Sadam Ekwalla, âgé de 33 ans, est un pêcheur qui connaît à la fois la fatigue et la satisfaction. Avec un large sourire aux lèvres, il amarre sa petite pirogue en bois au bord du lac Ossa, à Dizangué, dans l'ouest du Cameroun. Parti à 4 heures du matin, il revient après plus de six heures de navigation avec une récolte fructueuse de carpes roses, dont une partie sera vendue et le reste servira à sa famille. Il se remémore les années difficiles où la pêche était devenue impossible en raison de l'invasion de la Salvinia, une plante aquatique envahissante. Le lac ressemblait alors à un terrain de football recouvert de cette plante maudite, privant les pêcheurs de leur gagne-pain. Aujourd'hui, une partie de cette menace a été éradiquée. C’est ce que révèle le journal le Monde dans un reportage bien riche effectue au Cameroun.

Le journal le Monde indique que selon Sadam Ekwalla et huit autres pêcheurs interrogés par Le Monde, le problème a commencé vers 2016-2017 lorsque la Salvinia molesta, une fougère aquatique invasive, a fait son apparition sur le lac Ossa. Cette fougère se multiplie à une vitesse impressionnante, doublant de taille tous les huit à dix jours. Le lac abrite des lamantins d'Afrique, une espèce marine classée comme "vulnérable" sur la liste des espèces en danger de l'Union internationale pour la conservation de la nature (UICN).

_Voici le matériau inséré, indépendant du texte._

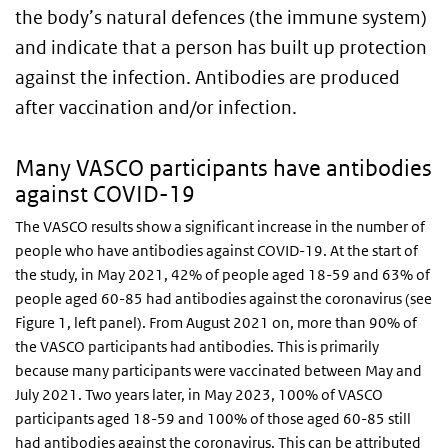
the body’s natural defences (the immune system)
and indicate that a person has built up protection
against the infection. Antibodies are produced
after vaccination and/or infection.
Many VASCO participants have antibodies
against COVID-19
The VASCO results show a significant increase in the number of
people who have antibodies against COVID-19. At the start of
the study, in May 2021, 42% of people aged 18-59 and 63% of
people aged 60-85 had antibodies against the coronavirus (see
Figure 1, left panel). From August 2021 on, more than 90% of
the VASCO participants had antibodies. This is primarily
because many participants were vaccinated between May and
July 2021. Two years later, in May 2023, 100% of VASCO
participants aged 18-59 and 100% of those aged 60-85 still
had antibodies against the coronavirus. This can be attributed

Ernest Djocky, 53 ans, toujours cité par le Journal le Monde, témoigne des ravages causés par la Salvinia : "Nous jetions nos filets et en quelques heures, la plante avait tout englouti. J'ai perdu deux filets, ce qui représente près de 200 000 francs CFA [300 euros]. Nous ne pouvions même plus voir les lamantins. Certains pêcheurs ont quitté la région à la recherche de nouveaux sites, tandis que d'autres, comme Sadam Ekwalla, ont changé de métier pour devenir moto-taxi ou se sont tournés vers l'agriculture.

Les villages riverains du lac ont organisé des journées de nettoyage pour tenter de se débarrasser de cette plante qu'ils ont surnommée "Boko Haram", "Satan 2" ou "Diable". Cependant, la Salvinia a rapidement repris le dessus, couvrant jusqu'à 50 % de la surface du lac. C'est alors qu'intervient un insecte appelé charançon, surnommé affectueusement le "charançon du docteur Aristide".

Face à la prolifération de la fougère, Aristide Takoukam Kamla, biologiste marin et fondateur de l'ONG African Marine Mammal Conservation Organisation (Ammco), a décidé d'agir en 2019. Après avoir obtenu son doctorat aux États-Unis, où il a étudié le lamantin d'Afrique, il a constaté que la Salvinia se développait en raison de l'enrichissement du lac en azote et en phosphore. Il a alors entrepris de lutter contre cette plante envahissante en utilisant des charançons qui se nourrissent de la Salvinia.

En 2021, précise le Monde, les premiers résultats positifs sont apparus. La Salvinia a commencé à changer de couleur et à disparaître de la surface de l'eau sous l'effet des charançons. Grâce à cette méthode de lutte biologique, la couverture de la Salvinia est passée de 50 % en 2021 à près de 15 % aujourd'hui, permettant ainsi la reprise de la pêche et la visibilité accrue des lamantins dans le lac.

Cependant, pointe le Monde, la bataille n'est pas encore gagnée, car la Salvinia a créé un environnement propice à une autre plante invasive, la Rhynchospora racemosa. Cette lutte nécessite des ressources financières et matérielles importantes. En attendant, il est urgent de déterminer les causes de l'enrichissement en azote et en phosphore de l'eau provenant de la Sanaga, le plus long fleuve du Cameroun.

Les habitants des villages riverains espèrent désormais que la Salvinia disparaîtra définitivement, car cette plante a eu des conséquences dévastatrices sur leurs moyens de subsistance. Cependant, avec la reprise de la pêche, les défenseurs de l'environnement craignent désormais un autre fléau : la reprise du braconnage des lamantins.